On one side of the room were three tall looking glasses. Just beyond, half a dozen comfortable-looking chairs surrounded a massive dressing table with an equally massive mirror.
“Sit anywhere you please,” Tommy offered.
Philippa chose the armchair closest to the dressing table. It was indeed as plush and comfortable as it appeared. “Why so many chairs? Were you expecting spectators?”
“My siblings enjoy watching me turn into someone else. They’re making themselves scarce to give us privacy.”
Philippa could not fathom what it must be like to have the Wynchesters in one’s dressing room. The opposite of lonely, she supposed. This house must seem like a home. Tommy and her siblings—
Tommy shrugged off her frock coat and folded it over the back of an armchair. The white linen of her sleeves billowed about her arms.
“What are you doing?” Philippa stammered, her mouth suddenly dry.
“I’ll put my disguise on first.” Tommy loosened her cravat. One knot at a time. Slowly, she unwound the soft white material to reveal a long, graceful neck with a thrumming pulse point at its base. Idly, as though she had not stolen Philippa’s very breath, Tommy dropped the cravat atop her discarded coat.
Was she going toundress? Here? At this moment? In front of Philippa?
Philippa’s lungs struggled for air. Did she want Tommy to stop?
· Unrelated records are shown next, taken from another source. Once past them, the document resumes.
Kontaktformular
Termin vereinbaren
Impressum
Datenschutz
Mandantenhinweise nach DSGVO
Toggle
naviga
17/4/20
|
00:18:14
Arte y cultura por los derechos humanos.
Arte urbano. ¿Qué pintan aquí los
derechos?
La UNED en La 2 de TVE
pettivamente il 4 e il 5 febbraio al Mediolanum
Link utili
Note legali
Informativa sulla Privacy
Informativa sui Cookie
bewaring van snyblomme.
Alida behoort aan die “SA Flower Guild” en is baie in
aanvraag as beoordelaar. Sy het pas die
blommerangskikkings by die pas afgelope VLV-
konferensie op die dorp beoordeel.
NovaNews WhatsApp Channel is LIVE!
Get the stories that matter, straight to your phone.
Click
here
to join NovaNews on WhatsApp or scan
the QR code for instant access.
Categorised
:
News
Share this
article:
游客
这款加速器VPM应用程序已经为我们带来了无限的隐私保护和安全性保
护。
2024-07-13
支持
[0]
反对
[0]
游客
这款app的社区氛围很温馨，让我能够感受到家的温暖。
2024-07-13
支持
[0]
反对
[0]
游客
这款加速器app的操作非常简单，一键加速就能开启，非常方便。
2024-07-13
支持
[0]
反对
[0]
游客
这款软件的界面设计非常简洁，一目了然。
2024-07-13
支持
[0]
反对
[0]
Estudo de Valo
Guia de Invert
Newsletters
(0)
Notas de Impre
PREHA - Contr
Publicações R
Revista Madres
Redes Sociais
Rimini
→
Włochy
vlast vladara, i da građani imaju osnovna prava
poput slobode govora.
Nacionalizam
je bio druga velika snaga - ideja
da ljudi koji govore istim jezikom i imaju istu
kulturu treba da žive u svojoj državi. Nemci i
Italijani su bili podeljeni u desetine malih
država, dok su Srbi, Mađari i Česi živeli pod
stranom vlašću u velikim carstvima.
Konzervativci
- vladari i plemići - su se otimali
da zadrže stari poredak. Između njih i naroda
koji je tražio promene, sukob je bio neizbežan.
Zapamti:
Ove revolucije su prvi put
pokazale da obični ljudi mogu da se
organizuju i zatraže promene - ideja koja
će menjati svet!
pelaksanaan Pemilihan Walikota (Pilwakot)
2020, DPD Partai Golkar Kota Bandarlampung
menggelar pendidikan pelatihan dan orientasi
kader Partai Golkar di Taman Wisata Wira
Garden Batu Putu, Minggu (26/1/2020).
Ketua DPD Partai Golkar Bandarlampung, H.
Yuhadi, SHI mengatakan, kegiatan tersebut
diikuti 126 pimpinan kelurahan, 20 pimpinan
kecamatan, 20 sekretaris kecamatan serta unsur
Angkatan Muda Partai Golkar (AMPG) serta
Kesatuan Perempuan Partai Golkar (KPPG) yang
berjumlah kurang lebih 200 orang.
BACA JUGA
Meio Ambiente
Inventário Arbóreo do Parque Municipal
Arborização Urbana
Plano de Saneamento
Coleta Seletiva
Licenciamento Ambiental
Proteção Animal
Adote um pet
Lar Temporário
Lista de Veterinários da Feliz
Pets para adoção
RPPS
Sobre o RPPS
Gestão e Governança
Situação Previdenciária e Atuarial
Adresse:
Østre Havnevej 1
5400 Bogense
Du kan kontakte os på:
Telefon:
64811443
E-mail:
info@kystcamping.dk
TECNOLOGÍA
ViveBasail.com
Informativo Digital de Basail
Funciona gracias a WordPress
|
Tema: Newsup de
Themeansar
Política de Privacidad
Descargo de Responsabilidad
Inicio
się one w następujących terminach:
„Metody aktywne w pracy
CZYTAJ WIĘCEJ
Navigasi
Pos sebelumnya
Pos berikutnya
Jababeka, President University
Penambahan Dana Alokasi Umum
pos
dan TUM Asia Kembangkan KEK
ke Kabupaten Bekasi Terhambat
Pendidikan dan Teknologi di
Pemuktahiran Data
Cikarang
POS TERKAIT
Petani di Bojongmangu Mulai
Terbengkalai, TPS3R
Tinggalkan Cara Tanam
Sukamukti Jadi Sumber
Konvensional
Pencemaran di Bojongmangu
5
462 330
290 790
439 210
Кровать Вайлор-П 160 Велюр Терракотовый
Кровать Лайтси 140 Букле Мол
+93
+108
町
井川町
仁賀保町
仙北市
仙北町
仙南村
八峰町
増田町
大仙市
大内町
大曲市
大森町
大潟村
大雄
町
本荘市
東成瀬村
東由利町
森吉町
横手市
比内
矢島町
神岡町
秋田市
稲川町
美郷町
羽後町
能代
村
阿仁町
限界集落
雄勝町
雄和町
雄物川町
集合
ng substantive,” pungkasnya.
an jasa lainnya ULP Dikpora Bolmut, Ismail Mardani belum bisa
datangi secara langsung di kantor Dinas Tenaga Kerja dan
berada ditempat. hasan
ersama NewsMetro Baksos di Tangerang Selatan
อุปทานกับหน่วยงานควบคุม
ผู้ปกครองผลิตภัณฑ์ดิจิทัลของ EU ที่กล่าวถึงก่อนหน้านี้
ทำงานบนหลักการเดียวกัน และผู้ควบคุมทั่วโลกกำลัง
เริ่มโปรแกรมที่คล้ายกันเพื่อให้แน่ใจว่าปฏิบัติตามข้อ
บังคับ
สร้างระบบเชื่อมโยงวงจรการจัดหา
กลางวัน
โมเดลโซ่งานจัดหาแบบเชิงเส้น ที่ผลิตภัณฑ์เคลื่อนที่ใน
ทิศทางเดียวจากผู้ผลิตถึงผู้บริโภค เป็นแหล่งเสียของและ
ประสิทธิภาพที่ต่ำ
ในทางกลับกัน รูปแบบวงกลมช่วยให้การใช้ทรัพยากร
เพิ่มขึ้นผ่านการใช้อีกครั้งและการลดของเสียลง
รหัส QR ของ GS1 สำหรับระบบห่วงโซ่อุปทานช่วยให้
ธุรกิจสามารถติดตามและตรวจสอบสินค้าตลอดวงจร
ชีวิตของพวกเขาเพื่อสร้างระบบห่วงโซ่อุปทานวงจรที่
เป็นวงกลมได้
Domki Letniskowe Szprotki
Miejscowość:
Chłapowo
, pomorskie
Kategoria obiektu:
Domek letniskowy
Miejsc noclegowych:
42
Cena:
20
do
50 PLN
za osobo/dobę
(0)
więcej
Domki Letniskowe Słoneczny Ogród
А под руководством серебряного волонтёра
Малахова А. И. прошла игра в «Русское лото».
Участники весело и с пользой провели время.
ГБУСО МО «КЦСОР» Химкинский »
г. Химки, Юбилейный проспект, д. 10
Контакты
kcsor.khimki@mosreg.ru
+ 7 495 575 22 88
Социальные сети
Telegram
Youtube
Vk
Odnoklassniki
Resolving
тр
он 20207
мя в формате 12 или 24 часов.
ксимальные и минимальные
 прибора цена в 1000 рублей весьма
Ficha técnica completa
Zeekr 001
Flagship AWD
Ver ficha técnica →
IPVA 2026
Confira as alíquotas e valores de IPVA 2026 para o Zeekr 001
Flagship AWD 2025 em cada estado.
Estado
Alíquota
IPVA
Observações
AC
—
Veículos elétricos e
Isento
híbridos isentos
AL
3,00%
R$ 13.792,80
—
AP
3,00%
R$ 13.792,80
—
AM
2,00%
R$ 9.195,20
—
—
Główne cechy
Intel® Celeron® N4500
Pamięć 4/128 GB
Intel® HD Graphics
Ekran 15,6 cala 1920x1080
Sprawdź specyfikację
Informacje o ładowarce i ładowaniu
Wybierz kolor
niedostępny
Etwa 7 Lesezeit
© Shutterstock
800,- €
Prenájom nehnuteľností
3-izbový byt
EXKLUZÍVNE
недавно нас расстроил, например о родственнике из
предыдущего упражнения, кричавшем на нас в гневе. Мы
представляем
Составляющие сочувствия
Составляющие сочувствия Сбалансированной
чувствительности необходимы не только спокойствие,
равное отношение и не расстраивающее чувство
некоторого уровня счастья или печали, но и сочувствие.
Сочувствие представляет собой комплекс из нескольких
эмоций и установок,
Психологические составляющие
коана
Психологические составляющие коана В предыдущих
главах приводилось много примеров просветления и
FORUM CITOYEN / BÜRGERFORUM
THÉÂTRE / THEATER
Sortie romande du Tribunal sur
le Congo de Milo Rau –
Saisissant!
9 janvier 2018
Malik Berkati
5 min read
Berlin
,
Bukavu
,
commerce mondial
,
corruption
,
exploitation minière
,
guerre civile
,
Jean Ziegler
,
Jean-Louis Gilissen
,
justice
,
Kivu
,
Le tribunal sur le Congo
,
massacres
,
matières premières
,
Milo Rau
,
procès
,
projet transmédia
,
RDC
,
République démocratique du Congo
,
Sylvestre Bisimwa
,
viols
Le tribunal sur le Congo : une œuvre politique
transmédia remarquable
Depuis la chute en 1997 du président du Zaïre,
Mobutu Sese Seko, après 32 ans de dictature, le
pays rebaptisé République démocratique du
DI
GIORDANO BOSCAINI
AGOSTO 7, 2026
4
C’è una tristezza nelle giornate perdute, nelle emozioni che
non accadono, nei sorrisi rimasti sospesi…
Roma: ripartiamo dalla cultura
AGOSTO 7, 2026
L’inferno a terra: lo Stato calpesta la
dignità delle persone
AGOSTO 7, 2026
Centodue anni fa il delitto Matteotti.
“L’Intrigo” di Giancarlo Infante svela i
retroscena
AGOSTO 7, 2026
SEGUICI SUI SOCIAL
Did she want her to keep going?
Tommy looked magnificent in gentlemen’s dishabille. Casual and dissolute. Philippa tried hard not to look, and then gave up and looked. It was impossible to say without closer inspection, but Philippa thought she could make out the outline of small, firm breasts and the shadows of nipples when the light from the windows hit the cambric just so—
Tommy turned toward her and raised an eyebrow.